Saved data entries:
☆ ☆ ☆

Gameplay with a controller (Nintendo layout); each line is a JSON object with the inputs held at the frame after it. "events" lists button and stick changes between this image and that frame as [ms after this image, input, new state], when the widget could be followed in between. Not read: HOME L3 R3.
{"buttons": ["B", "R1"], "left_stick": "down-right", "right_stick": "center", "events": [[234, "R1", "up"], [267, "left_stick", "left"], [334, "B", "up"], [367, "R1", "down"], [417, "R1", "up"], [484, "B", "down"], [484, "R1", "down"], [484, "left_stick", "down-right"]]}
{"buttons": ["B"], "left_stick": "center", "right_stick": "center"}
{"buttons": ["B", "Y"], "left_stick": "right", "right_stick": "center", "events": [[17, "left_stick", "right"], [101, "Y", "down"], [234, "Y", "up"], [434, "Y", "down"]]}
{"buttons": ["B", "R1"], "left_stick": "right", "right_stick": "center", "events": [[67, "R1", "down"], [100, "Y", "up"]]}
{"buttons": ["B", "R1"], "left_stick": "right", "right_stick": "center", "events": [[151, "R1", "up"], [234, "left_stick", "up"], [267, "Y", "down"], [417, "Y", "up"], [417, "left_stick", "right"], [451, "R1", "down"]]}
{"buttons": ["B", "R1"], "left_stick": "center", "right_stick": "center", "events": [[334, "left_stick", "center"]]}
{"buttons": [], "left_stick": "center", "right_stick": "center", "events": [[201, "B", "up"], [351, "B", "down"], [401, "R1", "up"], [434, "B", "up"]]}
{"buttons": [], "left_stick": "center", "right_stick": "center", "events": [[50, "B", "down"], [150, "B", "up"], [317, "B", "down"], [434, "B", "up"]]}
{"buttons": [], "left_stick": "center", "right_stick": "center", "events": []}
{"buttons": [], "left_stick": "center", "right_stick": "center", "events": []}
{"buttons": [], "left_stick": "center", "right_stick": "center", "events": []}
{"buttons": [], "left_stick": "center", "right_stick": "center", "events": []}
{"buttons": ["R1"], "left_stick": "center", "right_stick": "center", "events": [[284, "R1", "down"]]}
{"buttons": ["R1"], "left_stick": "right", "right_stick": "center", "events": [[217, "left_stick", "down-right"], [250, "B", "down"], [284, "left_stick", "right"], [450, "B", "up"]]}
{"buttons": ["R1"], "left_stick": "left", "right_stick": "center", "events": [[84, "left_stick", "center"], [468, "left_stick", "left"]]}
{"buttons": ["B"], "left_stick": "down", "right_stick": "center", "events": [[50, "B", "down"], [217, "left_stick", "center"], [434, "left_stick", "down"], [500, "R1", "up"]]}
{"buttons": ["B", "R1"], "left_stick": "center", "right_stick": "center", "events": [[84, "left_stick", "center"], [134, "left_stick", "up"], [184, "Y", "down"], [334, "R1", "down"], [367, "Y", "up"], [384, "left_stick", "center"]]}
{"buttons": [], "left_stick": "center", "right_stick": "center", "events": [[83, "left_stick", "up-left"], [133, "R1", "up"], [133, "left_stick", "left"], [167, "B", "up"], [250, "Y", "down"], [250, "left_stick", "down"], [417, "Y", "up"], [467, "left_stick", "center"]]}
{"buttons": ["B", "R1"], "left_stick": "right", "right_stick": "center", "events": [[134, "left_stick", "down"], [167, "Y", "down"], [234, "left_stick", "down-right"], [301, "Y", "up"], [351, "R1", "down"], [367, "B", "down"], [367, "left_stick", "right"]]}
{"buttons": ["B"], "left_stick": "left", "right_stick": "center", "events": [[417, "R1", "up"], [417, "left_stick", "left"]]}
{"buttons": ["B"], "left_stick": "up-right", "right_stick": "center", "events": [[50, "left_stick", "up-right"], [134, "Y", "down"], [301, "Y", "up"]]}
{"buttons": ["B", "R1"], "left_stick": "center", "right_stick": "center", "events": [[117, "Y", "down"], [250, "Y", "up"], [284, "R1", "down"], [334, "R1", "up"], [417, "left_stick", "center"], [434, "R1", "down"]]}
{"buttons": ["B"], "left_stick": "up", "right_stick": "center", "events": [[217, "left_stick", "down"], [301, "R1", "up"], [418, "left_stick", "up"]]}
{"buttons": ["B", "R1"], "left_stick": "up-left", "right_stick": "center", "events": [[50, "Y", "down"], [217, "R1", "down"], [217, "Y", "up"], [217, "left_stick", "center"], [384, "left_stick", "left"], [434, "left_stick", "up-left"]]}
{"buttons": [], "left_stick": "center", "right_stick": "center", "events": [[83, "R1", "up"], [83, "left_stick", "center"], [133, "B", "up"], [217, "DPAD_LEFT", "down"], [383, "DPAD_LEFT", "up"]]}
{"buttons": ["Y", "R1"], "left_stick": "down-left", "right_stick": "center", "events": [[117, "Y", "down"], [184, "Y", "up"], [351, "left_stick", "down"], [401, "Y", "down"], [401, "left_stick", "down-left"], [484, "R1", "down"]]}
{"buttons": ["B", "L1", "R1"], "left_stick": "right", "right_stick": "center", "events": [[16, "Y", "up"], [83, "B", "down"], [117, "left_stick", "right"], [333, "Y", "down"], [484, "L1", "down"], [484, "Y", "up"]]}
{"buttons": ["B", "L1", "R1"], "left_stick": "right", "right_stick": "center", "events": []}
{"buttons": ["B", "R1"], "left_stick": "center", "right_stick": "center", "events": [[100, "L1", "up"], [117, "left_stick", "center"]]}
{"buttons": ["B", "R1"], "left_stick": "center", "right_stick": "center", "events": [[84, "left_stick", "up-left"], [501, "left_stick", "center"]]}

☆ ☆ ☆

■ TASK REQUIREMENTS:
Nothing above should be left out. Print all the records exactly.

■ WRITTEN RESPONSE:
Gameplay with a controller (Nintendo layout); each line is a JSON object with the inputs held at the frame after it. "events" lists button and stick changes between this image and that frame as [ms after this image, input, new state], when the widget could be followed in between. Not read: HOME L3 R3.
{"buttons": ["B", "R1"], "left_stick": "down-right", "right_stick": "center", "events": [[234, "R1", "up"], [267, "left_stick", "left"], [334, "B", "up"], [367, "R1", "down"], [417, "R1", "up"], [484, "B", "down"], [484, "R1", "down"], [484, "left_stick", "down-right"]]}
{"buttons": ["B"], "left_stick": "center", "right_stick": "center"}
{"buttons": ["B", "Y"], "left_stick": "right", "right_stick": "center", "events": [[17, "left_stick", "right"], [101, "Y", "down"], [234, "Y", "up"], [434, "Y", "down"]]}
{"buttons": ["B", "R1"], "left_stick": "right", "right_stick": "center", "events": [[67, "R1", "down"], [100, "Y", "up"]]}
{"buttons": ["B", "R1"], "left_stick": "right", "right_stick": "center", "events": [[151, "R1", "up"], [234, "left_stick", "up"], [267, "Y", "down"], [417, "Y", "up"], [417, "left_stick", "right"], [451, "R1", "down"]]}
{"buttons": ["B", "R1"], "left_stick": "center", "right_stick": "center", "events": [[334, "left_stick", "center"]]}
{"buttons": [], "left_stick": "center", "right_stick": "center", "events": [[201, "B", "up"], [351, "B", "down"], [401, "R1", "up"], [434, "B", "up"]]}
{"buttons": [], "left_stick": "center", "right_stick": "center", "events": [[50, "B", "down"], [150, "B", "up"], [317, "B", "down"], [434, "B", "up"]]}
{"buttons": [], "left_stick": "center", "right_stick": "center", "events": []}
{"buttons": [], "left_stick": "center", "right_stick": "center", "events": []}
{"buttons": [], "left_stick": "center", "right_stick": "center", "events": []}
{"buttons": [], "left_stick": "center", "right_stick": "center", "events": []}
{"buttons": ["R1"], "left_stick": "center", "right_stick": "center", "events": [[284, "R1", "down"]]}
{"buttons": ["R1"], "left_stick": "right", "right_stick": "center", "events": [[217, "left_stick", "down-right"], [250, "B", "down"], [284, "left_stick", "right"], [450, "B", "up"]]}
{"buttons": ["R1"], "left_stick": "left", "right_stick": "center", "events": [[84, "left_stick", "center"], [468, "left_stick", "left"]]}
{"buttons": ["B"], "left_stick": "down", "right_stick": "center", "events": [[50, "B", "down"], [217, "left_stick", "center"], [434, "left_stick", "down"], [500, "R1", "up"]]}
{"buttons": ["B", "R1"], "left_stick": "center", "right_stick": "center", "events": [[84, "left_stick", "center"], [134, "left_stick", "up"], [184, "Y", "down"], [334, "R1", "down"], [367, "Y", "up"], [384, "left_stick", "center"]]}
{"buttons": [], "left_stick": "center", "right_stick": "center", "events": [[83, "left_stick", "up-left"], [133, "R1", "up"], [133, "left_stick", "left"], [167, "B", "up"], [250, "Y", "down"], [250, "left_stick", "down"], [417, "Y", "up"], [467, "left_stick", "center"]]}
{"buttons": ["B", "R1"], "left_stick": "right", "right_stick": "center", "events": [[134, "left_stick", "down"], [167, "Y", "down"], [234, "left_stick", "down-right"], [301, "Y", "up"], [351, "R1", "down"], [367, "B", "down"], [367, "left_stick", "right"]]}
{"buttons": ["B"], "left_stick": "left", "right_stick": "center", "events": [[417, "R1", "up"], [417, "left_stick", "left"]]}
{"buttons": ["B"], "left_stick": "up-right", "right_stick": "center", "events": [[50, "left_stick", "up-right"], [134, "Y", "down"], [301, "Y", "up"]]}
{"buttons": ["B", "R1"], "left_stick": "center", "right_stick": "center", "events": [[117, "Y", "down"], [250, "Y", "up"], [284, "R1", "down"], [334, "R1", "up"], [417, "left_stick", "center"], [434, "R1", "down"]]}
{"buttons": ["B"], "left_stick": "up", "right_stick": "center", "events": [[217, "left_stick", "down"], [301, "R1", "up"], [418, "left_stick", "up"]]}
{"buttons": ["B", "R1"], "left_stick": "up-left", "right_stick": "center", "events": [[50, "Y", "down"], [217, "R1", "down"], [217, "Y", "up"], [217, "left_stick", "center"], [384, "left_stick", "left"], [434, "left_stick", "up-left"]]}
{"buttons": [], "left_stick": "center", "right_stick": "center", "events": [[83, "R1", "up"], [83, "left_stick", "center"], [133, "B", "up"], [217, "DPAD_LEFT", "down"], [383, "DPAD_LEFT", "up"]]}
{"buttons": ["Y", "R1"], "left_stick": "down-left", "right_stick": "center", "events": [[117, "Y", "down"], [184, "Y", "up"], [351, "left_stick", "down"], [401, "Y", "down"], [401, "left_stick", "down-left"], [484, "R1", "down"]]}
{"buttons": ["B", "L1", "R1"], "left_stick": "right", "right_stick": "center", "events": [[16, "Y", "up"], [83, "B", "down"], [117, "left_stick", "right"], [333, "Y", "down"], [484, "L1", "down"], [484, "Y", "up"]]}
{"buttons": ["B", "L1", "R1"], "left_stick": "right", "right_stick": "center", "events": []}
{"buttons": ["B", "R1"], "left_stick": "center", "right_stick": "center", "events": [[100, "L1", "up"], [117, "left_stick", "center"]]}
{"buttons": ["B", "R1"], "left_stick": "center", "right_stick": "center", "events": [[84, "left_stick", "up-left"], [501, "left_stick", "center"]]}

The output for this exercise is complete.